而看到裴林一下子縮起來的脖子,心中又走了一絲的不忍。
“唉,都是阿耶沒有好好的教導你,”看著眼前的兒子,裴度說到:“前幾日宮中來了一位仙人子弟,也是在朝堂上掀起了一些風雲。”
“嗯,然後呢?”裴度向來不會跟除了幕僚之外的家中人談論有關於朝政的事情,就算偶爾說上一兩句,也是跟自己的老哥,所以,此時的裴林聽到裴度居然跟自己討論政事,裴林心中不由得一緊。
瞟了一眼眼前的兒子,裴度自然是將他的惶恐,興奮和不解都看在了眼裡,隨即便撿重要的跟裴林說了一下。
“哦,若那人是真的有如此本事,那真的是大唐之幸了!”聽了父親的話,裴林也是能聽出來對方裴度口中的李安之還是有些厲害的,但是仍舊不明白,裴度跟自己說這些有什麽用。畢竟自己不是什麽女兒家,總不能拿來聯姻吧!說完又是瞟了一眼自己的父親。
“嗯,的確如此,”裴度仍舊用他不鹹不淡的聲音說到:“此子今日讓宮中人給陛下稟告,說是有志於將自己從師傅那裡的所學進行傳授,而陛下也同意了,並且特地派了澧王前去旁聽。”
“哦?那到是好事,估計若是真的如此,天下人一定會趨之若鶩吧!”裴林聽了這話,心中一松,急忙說出了自己的心中所想。
“唉,”聽到自己這個兒子居然將這件事說的如此輕描淡寫,裴度不知道應該說是幸運還是不幸,接著,頓了頓裴度說到:“這種事情怎麽能讓天下人先學了去。不說若是真的有大能之術會造成天下大亂,若是那小子只是個幸運的登徒子,到時候一但事情敗露,讓上邊臉面何存?”
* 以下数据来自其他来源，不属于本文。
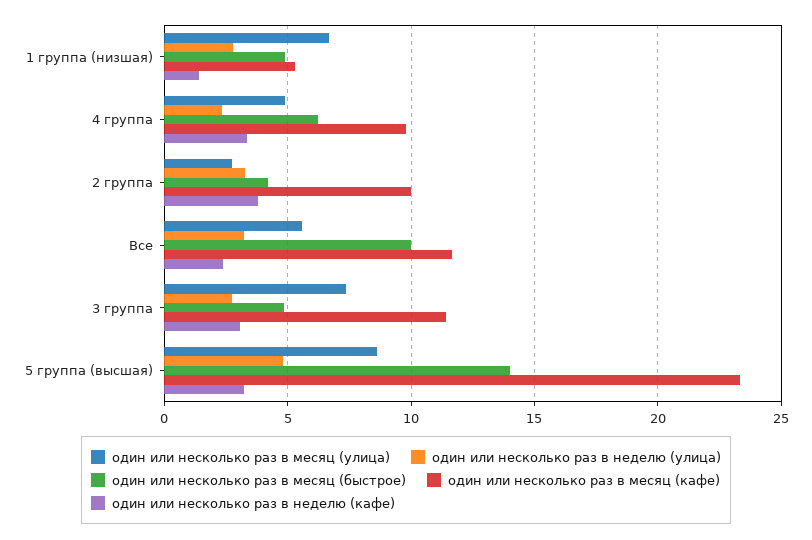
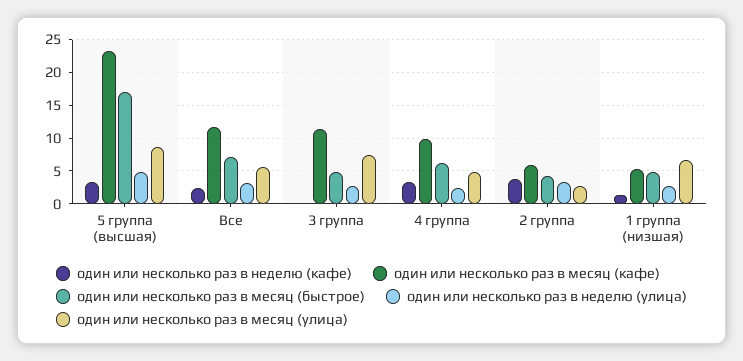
один или несколько раз в месяц (кафе), 2 группа: 10 -> 6
один или несколько раз в месяц (быстрое), Все: 10 -> 7
один или несколько раз в неделю (кафе), 3 группа: 3 -> 0
один или несколько раз в месяц (быстрое), 5 группа (высшая): 14 -> 17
“額,的確如此。”聽到裴度的一番分析,裴林也是恍然大悟,
於是也大腦開始飛速的運轉,既然不能讓天下人都去學,而陛下已經答應了要辦學的想法,而且已經敲定了澧王要參加,肯定不能讓這位大哥自己去學,再結合今天父親跟自己意味深長且莫名其妙的談話,答案似乎已經呼之欲出了。 “阿,阿耶,”裴林已經想到了結果,於是臉色有點尷尬和忐忑的看向了坐在上邊的裴度。
“嗯,孺子可教!”看到裴林的表情,裴度也是在心中長舒了一口氣,看來自己這個兒子雖然紈絝了一些,但是還沒有到不可救藥的地步,所以他也是給裴林了一個堅定的眼神。
“哇,”得到了裴度確定的答案,裴林一個堂堂七尺男兒居然一下子哭了出來,說到:“父親,孩兒不想離開您啊,孩兒以後一定好好讀書,好好作詩,不再紈絝,還請父親不要把孩兒趕出府去啊!”
“額,”看到這個兒子的表情,裴度剛剛升起的希望之火頓時被滅了個透心涼,這家夥居然以為自己是想用這種方法來將他趕出門。
“唉,我的兒,”裴度無奈的扶了扶額頭說到:“某看那滑州伯,雖然年輕,但是基本的能力還是有一些的,而且這次是陛下親自下令讓朝中官員三品以上的官員家的子嗣符合年齡的都要去,某家你大哥還要照看門楣,其他人還小,不讓你去讓誰去。”
“這,”在得到裴度不是讓自己掃地出門之後,裴林也是瞬間將自己的臉色恢復了之前正常的樣子,然後躬身說道:“那孩兒就準備一下去了,孩兒一定不會折辱了裴家的門面。”
“嗯,”裴度看了眼前的裴林一眼說到:“林兒,好好的!”
“是, 父親。”裴林看到裴度的眼睛裡突然閃過了一絲柔光,也是心中微動,隨即躬身離開。
與此同時,長安城中,許多高官家中的某位子嗣都被家中身居高位的父親叫過去考校了一番,隨即或喜或憂的心情便從這一座座豪宅中向著繁華的這座城市蔓延開來。
福安眯了眯自己的眼睛,頓了頓才想起來對面的這個奴婢是懿安皇后身旁的心腹。
“皇后娘娘請公公過去問話,”那奴婢朝著福安做了個福身後說到。
“哦,咱家咱家這就過去!”平常皇后要是想找自己的話,一般就隨便指派一個人過來就好了,這次卻是派了自己的心腹奴婢過來,難道?
福安不敢多想,隨即跟著那奴婢邊向著皇后的住所趕了過去。
“皇后娘娘!”進入宮中,福安向著坐在上首的懿安皇后做了個揖說到:“不知道皇后娘娘召喚過奴婢來是有什麽事情?”
“剛才,陛下怎麽說?”皇后靜靜的攪動著手裡的湯匙,問道福安。
“不知道娘娘問的是什麽事?”福安心中一冷,突然心中湧起了一股詫異,看來,剛才的事情,憲宗之前並沒有跟皇后通氣,所以,急於知道事情始末的懿安皇后才讓人將福安叫了過來。
“陛下剛才吩咐了一些朝中的事情,”福安也靜靜的回答著,而這個回答也是對皇后的試探,看看對方是不是對於剛才命令滑州伯的事情有什麽想法。
“哼哼,”聽到福安回答,懿安皇后冷笑了一聲說到:“你現在也敢試探本宮了嗎?”